The answer must reproduce every record exactly, with all pictures omitted.

** Opening Recorded information block **

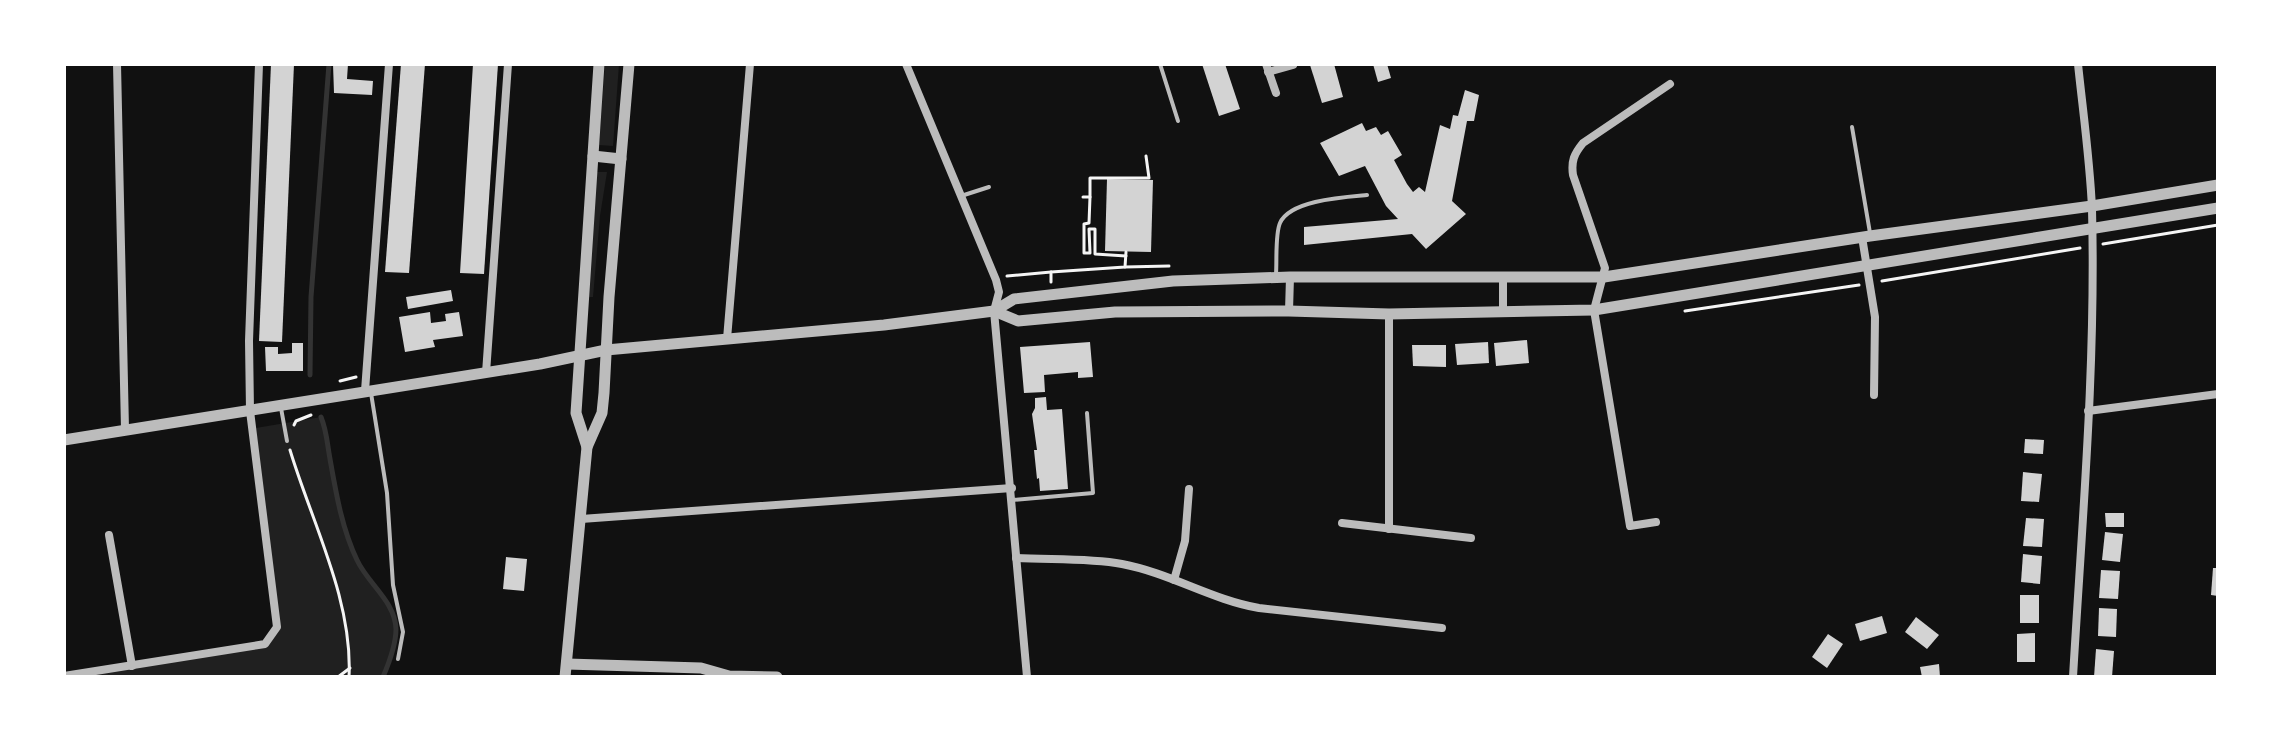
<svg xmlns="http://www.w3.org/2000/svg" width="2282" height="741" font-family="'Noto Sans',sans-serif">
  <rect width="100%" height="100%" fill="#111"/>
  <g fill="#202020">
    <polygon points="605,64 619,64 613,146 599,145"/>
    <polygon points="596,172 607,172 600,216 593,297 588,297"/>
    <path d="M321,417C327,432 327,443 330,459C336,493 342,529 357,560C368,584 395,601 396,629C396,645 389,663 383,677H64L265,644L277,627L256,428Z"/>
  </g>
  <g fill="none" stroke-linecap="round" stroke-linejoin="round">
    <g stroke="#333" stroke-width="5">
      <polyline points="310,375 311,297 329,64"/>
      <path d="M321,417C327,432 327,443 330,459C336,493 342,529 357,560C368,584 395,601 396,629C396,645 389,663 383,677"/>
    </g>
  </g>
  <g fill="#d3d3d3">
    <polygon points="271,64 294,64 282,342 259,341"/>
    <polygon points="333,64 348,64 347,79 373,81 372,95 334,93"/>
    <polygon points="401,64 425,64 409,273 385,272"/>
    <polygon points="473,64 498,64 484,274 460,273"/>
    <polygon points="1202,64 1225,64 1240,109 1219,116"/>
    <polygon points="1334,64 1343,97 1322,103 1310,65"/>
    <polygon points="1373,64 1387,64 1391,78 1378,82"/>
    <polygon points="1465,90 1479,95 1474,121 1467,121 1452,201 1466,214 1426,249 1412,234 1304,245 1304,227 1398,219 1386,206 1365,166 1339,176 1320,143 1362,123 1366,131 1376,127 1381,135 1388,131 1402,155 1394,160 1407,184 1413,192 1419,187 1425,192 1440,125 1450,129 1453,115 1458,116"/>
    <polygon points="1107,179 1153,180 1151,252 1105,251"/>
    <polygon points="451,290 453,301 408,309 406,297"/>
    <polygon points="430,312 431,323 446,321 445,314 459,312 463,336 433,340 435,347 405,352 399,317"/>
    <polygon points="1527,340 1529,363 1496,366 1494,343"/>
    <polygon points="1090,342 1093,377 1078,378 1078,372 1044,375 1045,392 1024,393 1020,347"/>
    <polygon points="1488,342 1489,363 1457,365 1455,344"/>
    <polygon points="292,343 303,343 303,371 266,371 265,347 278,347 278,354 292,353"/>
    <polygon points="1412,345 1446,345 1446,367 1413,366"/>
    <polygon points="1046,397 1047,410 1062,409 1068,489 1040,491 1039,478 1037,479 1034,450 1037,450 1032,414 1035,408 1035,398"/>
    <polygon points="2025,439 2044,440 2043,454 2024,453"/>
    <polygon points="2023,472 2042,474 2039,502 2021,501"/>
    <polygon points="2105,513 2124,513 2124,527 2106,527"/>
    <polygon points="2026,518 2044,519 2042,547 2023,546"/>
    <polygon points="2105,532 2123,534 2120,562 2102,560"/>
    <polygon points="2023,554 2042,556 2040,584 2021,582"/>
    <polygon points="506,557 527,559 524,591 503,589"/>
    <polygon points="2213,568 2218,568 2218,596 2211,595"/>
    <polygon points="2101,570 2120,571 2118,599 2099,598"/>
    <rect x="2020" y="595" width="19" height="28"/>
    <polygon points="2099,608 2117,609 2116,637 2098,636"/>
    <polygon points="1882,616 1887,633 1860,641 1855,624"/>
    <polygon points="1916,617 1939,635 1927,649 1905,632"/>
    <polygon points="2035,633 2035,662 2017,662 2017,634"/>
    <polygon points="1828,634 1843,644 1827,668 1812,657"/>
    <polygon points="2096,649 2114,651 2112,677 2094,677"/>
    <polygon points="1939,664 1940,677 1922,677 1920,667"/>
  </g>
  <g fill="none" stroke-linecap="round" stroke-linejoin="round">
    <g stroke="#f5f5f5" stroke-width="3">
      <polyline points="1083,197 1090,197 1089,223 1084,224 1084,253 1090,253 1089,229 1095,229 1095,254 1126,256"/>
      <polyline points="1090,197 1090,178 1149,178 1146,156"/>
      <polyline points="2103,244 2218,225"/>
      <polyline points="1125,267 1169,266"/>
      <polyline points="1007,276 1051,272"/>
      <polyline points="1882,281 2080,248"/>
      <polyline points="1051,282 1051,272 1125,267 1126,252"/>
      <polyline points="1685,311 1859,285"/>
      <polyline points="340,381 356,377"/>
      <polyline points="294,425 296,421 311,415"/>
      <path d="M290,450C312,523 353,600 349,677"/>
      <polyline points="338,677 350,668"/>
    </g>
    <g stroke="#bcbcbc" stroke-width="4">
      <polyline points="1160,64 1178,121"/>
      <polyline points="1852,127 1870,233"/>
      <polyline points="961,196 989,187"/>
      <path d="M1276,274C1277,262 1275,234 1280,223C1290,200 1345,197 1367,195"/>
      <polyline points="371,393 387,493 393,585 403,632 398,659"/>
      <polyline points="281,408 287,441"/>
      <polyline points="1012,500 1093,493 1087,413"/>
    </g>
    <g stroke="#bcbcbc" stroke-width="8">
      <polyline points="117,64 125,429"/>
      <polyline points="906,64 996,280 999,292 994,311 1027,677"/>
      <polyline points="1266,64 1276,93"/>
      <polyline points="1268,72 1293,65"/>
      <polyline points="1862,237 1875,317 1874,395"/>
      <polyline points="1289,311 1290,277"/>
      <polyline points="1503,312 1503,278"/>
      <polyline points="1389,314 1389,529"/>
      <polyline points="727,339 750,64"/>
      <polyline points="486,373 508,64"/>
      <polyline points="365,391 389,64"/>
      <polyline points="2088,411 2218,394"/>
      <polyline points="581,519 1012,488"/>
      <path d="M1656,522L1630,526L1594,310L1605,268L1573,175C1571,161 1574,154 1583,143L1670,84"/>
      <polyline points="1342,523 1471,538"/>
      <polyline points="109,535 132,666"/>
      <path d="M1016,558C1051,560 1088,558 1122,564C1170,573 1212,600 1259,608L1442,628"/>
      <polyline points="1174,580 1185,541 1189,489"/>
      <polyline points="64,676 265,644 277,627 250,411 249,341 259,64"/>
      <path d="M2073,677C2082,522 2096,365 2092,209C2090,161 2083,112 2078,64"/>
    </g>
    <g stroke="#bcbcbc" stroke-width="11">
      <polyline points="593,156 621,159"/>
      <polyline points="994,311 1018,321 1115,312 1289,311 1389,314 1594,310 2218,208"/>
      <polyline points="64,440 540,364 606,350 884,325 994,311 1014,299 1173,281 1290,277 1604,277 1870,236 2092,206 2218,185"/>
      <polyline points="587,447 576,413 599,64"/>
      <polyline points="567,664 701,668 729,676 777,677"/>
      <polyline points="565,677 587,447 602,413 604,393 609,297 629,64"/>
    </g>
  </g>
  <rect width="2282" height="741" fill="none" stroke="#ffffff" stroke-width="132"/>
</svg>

** Closing Recorded information block **

◆ Output
<svg xmlns="http://www.w3.org/2000/svg" width="2282" height="741" font-family="'Noto Sans',sans-serif">
  <rect width="100%" height="100%" fill="#111"/>
  <g fill="#202020">
    <polygon points="605,64 619,64 613,146 599,145"/>
    <polygon points="596,172 607,172 600,216 593,297 588,297"/>
    <path d="M321,417C327,432 327,443 330,459C336,493 342,529 357,560C368,584 395,601 396,629C396,645 389,663 383,677H64L265,644L277,627L256,428Z"/>
  </g>
  <g fill="none" stroke-linecap="round" stroke-linejoin="round">
    <g stroke="#333" stroke-width="5">
      <polyline points="310,375 311,297 329,64"/>
      <path d="M321,417C327,432 327,443 330,459C336,493 342,529 357,560C368,584 395,601 396,629C396,645 389,663 383,677"/>
    </g>
  </g>
  <g fill="#d3d3d3">
    <polygon points="271,64 294,64 282,342 259,341"/>
    <polygon points="333,64 348,64 347,79 373,81 372,95 334,93"/>
    <polygon points="401,64 425,64 409,273 385,272"/>
    <polygon points="473,64 498,64 484,274 460,273"/>
    <polygon points="1202,64 1225,64 1240,109 1219,116"/>
    <polygon points="1334,64 1343,97 1322,103 1310,65"/>
    <polygon points="1373,64 1387,64 1391,78 1378,82"/>
    <polygon points="1465,90 1479,95 1474,121 1467,121 1452,201 1466,214 1426,249 1412,234 1304,245 1304,227 1398,219 1386,206 1365,166 1339,176 1320,143 1362,123 1366,131 1376,127 1381,135 1388,131 1402,155 1394,160 1407,184 1413,192 1419,187 1425,192 1440,125 1450,129 1453,115 1458,116"/>
    <polygon points="1107,179 1153,180 1151,252 1105,251"/>
    <polygon points="451,290 453,301 408,309 406,297"/>
    <polygon points="430,312 431,323 446,321 445,314 459,312 463,336 433,340 435,347 405,352 399,317"/>
    <polygon points="1527,340 1529,363 1496,366 1494,343"/>
    <polygon points="1090,342 1093,377 1078,378 1078,372 1044,375 1045,392 1024,393 1020,347"/>
    <polygon points="1488,342 1489,363 1457,365 1455,344"/>
    <polygon points="292,343 303,343 303,371 266,371 265,347 278,347 278,354 292,353"/>
    <polygon points="1412,345 1446,345 1446,367 1413,366"/>
    <polygon points="1046,397 1047,410 1062,409 1068,489 1040,491 1039,478 1037,479 1034,450 1037,450 1032,414 1035,408 1035,398"/>
    <polygon points="2025,439 2044,440 2043,454 2024,453"/>
    <polygon points="2023,472 2042,474 2039,502 2021,501"/>
    <polygon points="2105,513 2124,513 2124,527 2106,527"/>
    <polygon points="2026,518 2044,519 2042,547 2023,546"/>
    <polygon points="2105,532 2123,534 2120,562 2102,560"/>
    <polygon points="2023,554 2042,556 2040,584 2021,582"/>
    <polygon points="506,557 527,559 524,591 503,589"/>
    <polygon points="2213,568 2218,568 2218,596 2211,595"/>
    <polygon points="2101,570 2120,571 2118,599 2099,598"/>
    <rect x="2020" y="595" width="19" height="28"/>
    <polygon points="2099,608 2117,609 2116,637 2098,636"/>
    <polygon points="1882,616 1887,633 1860,641 1855,624"/>
    <polygon points="1916,617 1939,635 1927,649 1905,632"/>
    <polygon points="2035,633 2035,662 2017,662 2017,634"/>
    <polygon points="1828,634 1843,644 1827,668 1812,657"/>
    <polygon points="2096,649 2114,651 2112,677 2094,677"/>
    <polygon points="1939,664 1940,677 1922,677 1920,667"/>
  </g>
  <g fill="none" stroke-linecap="round" stroke-linejoin="round">
    <g stroke="#f5f5f5" stroke-width="3">
      <polyline points="1083,197 1090,197 1089,223 1084,224 1084,253 1090,253 1089,229 1095,229 1095,254 1126,256"/>
      <polyline points="1090,197 1090,178 1149,178 1146,156"/>
      <polyline points="2103,244 2218,225"/>
      <polyline points="1125,267 1169,266"/>
      <polyline points="1007,276 1051,272"/>
      <polyline points="1882,281 2080,248"/>
      <polyline points="1051,282 1051,272 1125,267 1126,252"/>
      <polyline points="1685,311 1859,285"/>
      <polyline points="340,381 356,377"/>
      <polyline points="294,425 296,421 311,415"/>
      <path d="M290,450C312,523 353,600 349,677"/>
      <polyline points="338,677 350,668"/>
    </g>
    <g stroke="#bcbcbc" stroke-width="4">
      <polyline points="1160,64 1178,121"/>
      <polyline points="1852,127 1870,233"/>
      <polyline points="961,196 989,187"/>
      <path d="M1276,274C1277,262 1275,234 1280,223C1290,200 1345,197 1367,195"/>
      <polyline points="371,393 387,493 393,585 403,632 398,659"/>
      <polyline points="281,408 287,441"/>
      <polyline points="1012,500 1093,493 1087,413"/>
    </g>
    <g stroke="#bcbcbc" stroke-width="8">
      <polyline points="117,64 125,429"/>
      <polyline points="906,64 996,280 999,292 994,311 1027,677"/>
      <polyline points="1266,64 1276,93"/>
      <polyline points="1268,72 1293,65"/>
      <polyline points="1862,237 1875,317 1874,395"/>
      <polyline points="1289,311 1290,277"/>
      <polyline points="1503,312 1503,278"/>
      <polyline points="1389,314 1389,529"/>
      <polyline points="727,339 750,64"/>
      <polyline points="486,373 508,64"/>
      <polyline points="365,391 389,64"/>
      <polyline points="2088,411 2218,394"/>
      <polyline points="581,519 1012,488"/>
      <path d="M1656,522L1630,526L1594,310L1605,268L1573,175C1571,161 1574,154 1583,143L1670,84"/>
      <polyline points="1342,523 1471,538"/>
      <polyline points="109,535 132,666"/>
      <path d="M1016,558C1051,560 1088,558 1122,564C1170,573 1212,600 1259,608L1442,628"/>
      <polyline points="1174,580 1185,541 1189,489"/>
      <polyline points="64,676 265,644 277,627 250,411 249,341 259,64"/>
      <path d="M2073,677C2082,522 2096,365 2092,209C2090,161 2083,112 2078,64"/>
    </g>
    <g stroke="#bcbcbc" stroke-width="11">
      <polyline points="593,156 621,159"/>
      <polyline points="994,311 1018,321 1115,312 1289,311 1389,314 1594,310 2218,208"/>
      <polyline points="64,440 540,364 606,350 884,325 994,311 1014,299 1173,281 1290,277 1604,277 1870,236 2092,206 2218,185"/>
      <polyline points="587,447 576,413 599,64"/>
      <polyline points="567,664 701,668 729,676 777,677"/>
      <polyline points="565,677 587,447 602,413 604,393 609,297 629,64"/>
    </g>
  </g>
  <rect width="2282" height="741" fill="none" stroke="#ffffff" stroke-width="132"/>
</svg>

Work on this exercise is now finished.